Our perspective is our reality. Our personal reality, however, may not be what’s actually happening. For instance, Chicken Little’s perspective was “The sky is falling!” When in reality, an acorn had fallen on his head. I love this quote from the Talmud, We don’t see things as they are; we see them as we are.” 

One of my friends shared: “When I’m disturbed, I mentally take a step back to obtain a wider perspective.
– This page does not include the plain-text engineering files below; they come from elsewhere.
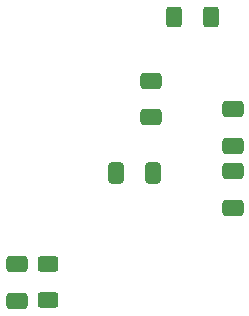
<source format=gbr>
G04 #@! TF.GenerationSoftware,KiCad,Pcbnew,6.0.5-a6ca702e91~116~ubuntu20.04.1*
G04 #@! TF.CreationDate,2022-05-19T12:12:02+02:00*
G04 #@! TF.ProjectId,octoserial,6f63746f-7365-4726-9961-6c2e6b696361,rev?*
G04 #@! TF.SameCoordinates,Original*
G04 #@! TF.FileFunction,Paste,Bot*
G04 #@! TF.FilePolarity,Positive*
%FSLAX46Y46*%
G04 Gerber Fmt 4.6, Leading zero omitted, Abs format (unit mm)*
G04 Created by KiCad (PCBNEW 6.0.5-a6ca702e91~116~ubuntu20.04.1) date 2022-05-19 12:12:02*
%MOMM*%
%LPD*%
G01*
G04 APERTURE LIST*
G04 Aperture macros list*
%AMRoundRect*
0 Rectangle with rounded corners*
0 $1 Rounding radius*
0 $2 $3 $4 $5 $6 $7 $8 $9 X,Y pos of 4 corners*
0 Add a 4 corners polygon primitive as box body*
4,1,4,$2,$3,$4,$5,$6,$7,$8,$9,$2,$3,0*
0 Add four circle primitives for the rounded corners*
1,1,$1+$1,$2,$3*
1,1,$1+$1,$4,$5*
1,1,$1+$1,$6,$7*
1,1,$1+$1,$8,$9*
0 Add four rect primitives between the rounded corners*
20,1,$1+$1,$2,$3,$4,$5,0*
20,1,$1+$1,$4,$5,$6,$7,0*
20,1,$1+$1,$6,$7,$8,$9,0*
20,1,$1+$1,$8,$9,$2,$3,0*%
G04 Aperture macros list end*
%ADD10RoundRect,0.250000X0.625000X-0.400000X0.625000X0.400000X-0.625000X0.400000X-0.625000X-0.400000X0*%
%ADD11RoundRect,0.250000X-0.400000X-0.625000X0.400000X-0.625000X0.400000X0.625000X-0.400000X0.625000X0*%
%ADD12RoundRect,0.250000X0.650000X-0.412500X0.650000X0.412500X-0.650000X0.412500X-0.650000X-0.412500X0*%
%ADD13RoundRect,0.250000X-0.650000X0.412500X-0.650000X-0.412500X0.650000X-0.412500X0.650000X0.412500X0*%
%ADD14RoundRect,0.250000X0.412500X0.650000X-0.412500X0.650000X-0.412500X-0.650000X0.412500X-0.650000X0*%
G04 APERTURE END LIST*
D10*
X56200000Y-88150000D03*
X56200000Y-85050000D03*
D11*
X66850000Y-64200000D03*
X69950000Y-64200000D03*
D12*
X71800000Y-80362500D03*
X71800000Y-77237500D03*
D13*
X71800000Y-71937500D03*
X71800000Y-75062500D03*
D14*
X65062500Y-77400000D03*
X61937500Y-77400000D03*
D13*
X64900000Y-69537500D03*
X64900000Y-72662500D03*
X53500000Y-85050000D03*
X53500000Y-88175000D03*
M02*

</source>
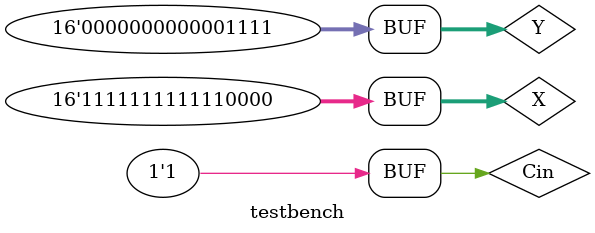
<source format=v>
`timescale 1ns / 1ps

module testbench ();

reg Cin;
reg [15:0] X,Y;

wire [15:0] sum;
wire Cout;

initial begin

	X <= 0; Y <= 0; Cin <= 0;
	#20 X <= 0; Y <= 10; Cin <= 0;
	#20 X <= 10; Y <= 10; Cin <= 0;
	#20 X <= 10; Y <= 10; Cin <= 1;
	#20 X <= 16'hFFF0; Y <= 16'hF; Cin <= 0;
	#20 X <= 16'hFFF0; Y <= 16'hF; Cin <= 1;
end

trial_project U1(Cin , X , Y, sum, Cout);

endmodule














</source>
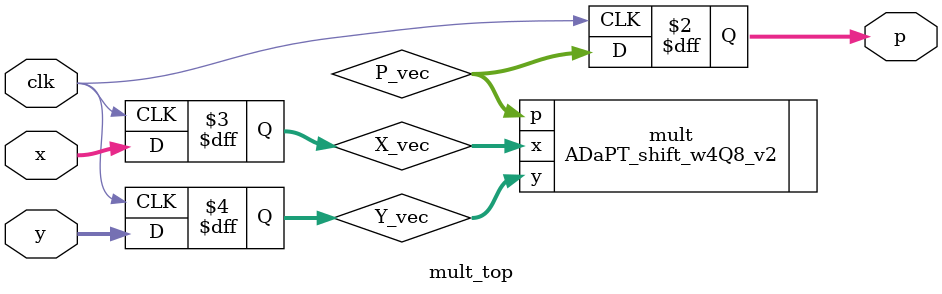
<source format=v>
module mult_top(
    // Clock and reset
    input clk,
    // Input X has a form x_i%d where %d denotes the bit number
    input  [15:0] x,
    // Input Y has a form y_i%d where %d denotes the bit number
    input  [15:0] y,
    // Output P has a form p_out%d where %d denotes the bit number
    output reg [31:0] p
    );

    reg [15:0] X_vec;
    reg [15:0] Y_vec;
    // Now we have X_vec and Y_vec signal
    // Then we do processing with these signals and store the
    // intermidiate result in P_vec
    // For example purposes X_vec and Y_vec are concanated and stored in P_vec
    wire [31:0] P_vec;

        ADaPT_shift_w4Q8_v2 mult(.x(X_vec),.y(Y_vec),.p(P_vec));


    always @(posedge clk)
    begin
        X_vec = x;
        Y_vec = y;
        p = P_vec;
    end

endmodule
</source>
When I’m confused, I mentally take a step forward to narrow my focus and observe only what’s directly in front of me.” I applaud her ability to change lenses—shift her perspective—as necessary.

For my clients who would benefit from a change in perspective, I have them do the following exercise so they can physically see that there’s always more than one way to look at something:

Shift in Perspective Exercise
(as shown in the slideshow above)

1. Stand up and hold your dominant hand over your head, index finger pointed at the ceiling. 

2. Make a continuous clockwise circle about 6-inches in diameter. Maintain a clockwise direction. 

3. Slowly lower your hand while continuing a clockwise motion. 

4. Once the top of your index finger is just below your chin, take a look. Notice that your hand is now circling in a counter-clockwise fashion!

When you started, your observation was from below. When you ended, your observation was from above, an aerial view. Your direction never changed. The only thing that changed was the way you viewed it—your perspective.

In my experience, shifting one’s mental outlook—one’s perspective—even slightly can significantly change the trajectory and reveal the sun coming up beyond the dark horizon.

What did you discover the last time you shifted your perspective?

Listen with your heart,

Laurie Buchanan

Whatever you are not changing, you are choosing.”